NOVA YORK — Doris Day, a atriz de rosto sardento, cujas personalidade e voz de ouro a transformaram na maior estrela do cinema americano no início dos anos 1960, morreu nesta segunda-feira em sua casa em Carmel Valley, Califórnia.
Mas foram os filmes que fizeram dela uma estrela.
Entre "Romance am alto-mar" (1948) e "Tem um homem na cama de mamãe" (1968), ela atuou em quase 40 filmes. Na tela, foi da menina levada nos anos 1950 à mulher de uma série de comédias sexuais dos anos 60 que lhe renderam quatro posições na lista de popularidade anual dos donos de cinemas, uma conquista igualada apenas por Shirley Temple.
Na década de 1950, ela estrelou, e na maioria das vezes cantou, em comédias (“Um amor de professora”, “O túnel do amor”), musicais (“Ardida como pimenta”, “Paris em abril”, “Um pijama para dois”) e melodramas (“Êxito fugaz”, o thriller de Alfred Hitchcock “O homem que sabia demais”, “Ama-me ou esquece-me”).
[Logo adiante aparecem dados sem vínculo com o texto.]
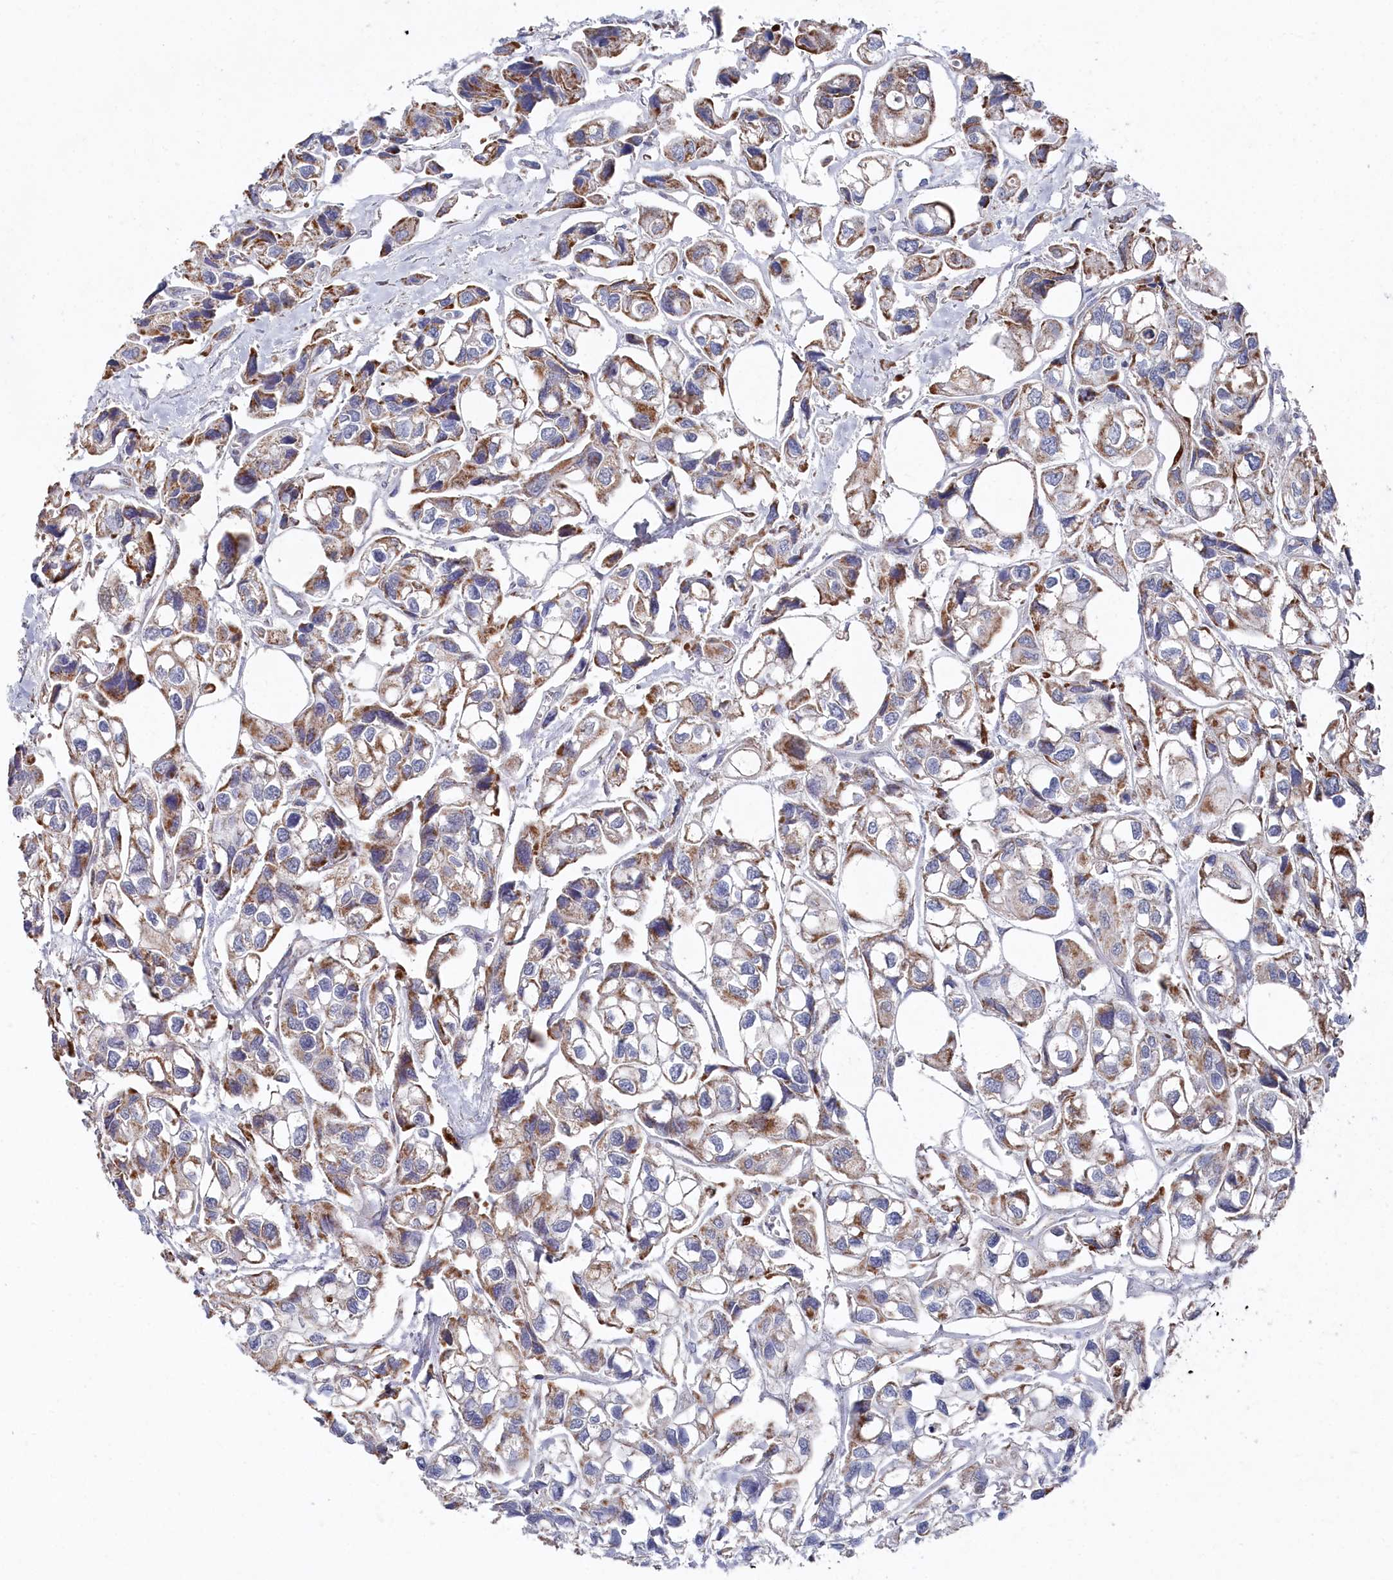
{"staining": {"intensity": "moderate", "quantity": "25%-75%", "location": "cytoplasmic/membranous"}, "tissue": "urothelial cancer", "cell_type": "Tumor cells", "image_type": "cancer", "snomed": [{"axis": "morphology", "description": "Urothelial carcinoma, High grade"}, {"axis": "topography", "description": "Urinary bladder"}], "caption": "Protein expression analysis of human high-grade urothelial carcinoma reveals moderate cytoplasmic/membranous expression in approximately 25%-75% of tumor cells.", "gene": "GLS2", "patient": {"sex": "male", "age": 67}}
James Cagney, seu companheiro de elenco em “Ama-me ou esquece-me”, disse que Day tinha "a capacidade de projetar uma afirmação simples e direta de uma ideia simples e direta, sem confundir". Ele comparava sua performance à de Laurette Taylor em “The glass menagerie”, na Broadway, em 1945, amplamente aclamada como uma das maiores performances de um ator americano.
Comédias picantes
Ela apareceria ainda em “Confidências à meia-noite” (1959), “Volta meu amor” (1961) e “Carícias de luxo” (1962), comédias aceleradas nas quais se defendia dos avanços de Rock Hudson (nos primeiros dois filmes) e Cary Grant (no terceiro). Esses filmes, muitas vezes ridicularizados hoje como exemplos da sexualidade reprimida dos anos 50, foram considerados ousados na época.
"Acho que ela era tão certinha, com dentes perfeitos, sardas e nariz arrebitado, que as pessoas achavam que ela se encaixava no conceito de uma virgem", disse Hudson uma vez sobre Day. “Mas quando filmamos 'Confidências à meia-noite', pensamos que iria arruinar nossas carreiras, porque o roteiro era bem ousado.” O enredo, segundo ele, “não tinha nada além dele tentando seduzir Doris por oito rolos”.
Após "Confidências à meia-noite", que rendeu a Doris Day sua única indicação ao Oscar, ela foi chamada para defender sua virtude pelo resto de sua carreira em filmes semelhantes, mas menores. Hollywood começava a mostrar o sexo de forma mais clara e honesta, para acompanhar a revolução gerada pela criação da pílula anticoncepcional.
Doris Day recusou o papel da sra. Robinson, a mulher de meia-idade que seduz Dustin Hoffman, em "A primeira noite de um homem", de 1967. Segundo ela, a ideia de uma mulher mais velha seduzindo um jovem “ofendia seus valores". O papel foi para Anne Bancroft, que acabou indicada ao Oscar.
Quando se aposentou em 1973, após estrelar por cinco anos o sucesso "The Doris Day Show", na CBS , ela acabou descartada como uma celebridade ultrapassada, líder da brigada da castidade de Hollywood e, nas palavras da crítica de cinema Pauline Kael, "a menina de meia-idade americana". O crítico Dwight Macdonald escreveu sobre "a Síndrome de Doris Day" e a definiu como "saudável como uma tigela de cereais e tão sexy quanto uma".
Mas as décadas se passaram e, especialmente por parte de grupos feministas, a imagem de Doris Day e suas conquistas foram reavaliadas. Ela foi, de fato, uma das poucas atrizes dos anos 50 e 60 a interpretar mulheres que tinham uma profissão de verdade. E suas personagens costumavam ser mais apaixonadas por suas carreiras do que por seus colegas de elenco.
"Minha imagem pública é indubitavelmente a da virgem saudável da América, a vizinha despreocupada e cheia de felicidade", disse ela em "Doris Day: sua própria história", um livro de 1976 baseado em uma série de entrevistas conduzidas por A.E. Hotchner. “Uma imagem, posso garantir, mais fictícia do que qualquer filme que eu já interpretei. Mas eu sou a Srta. Cinto de Castidade, e isso é tudo.”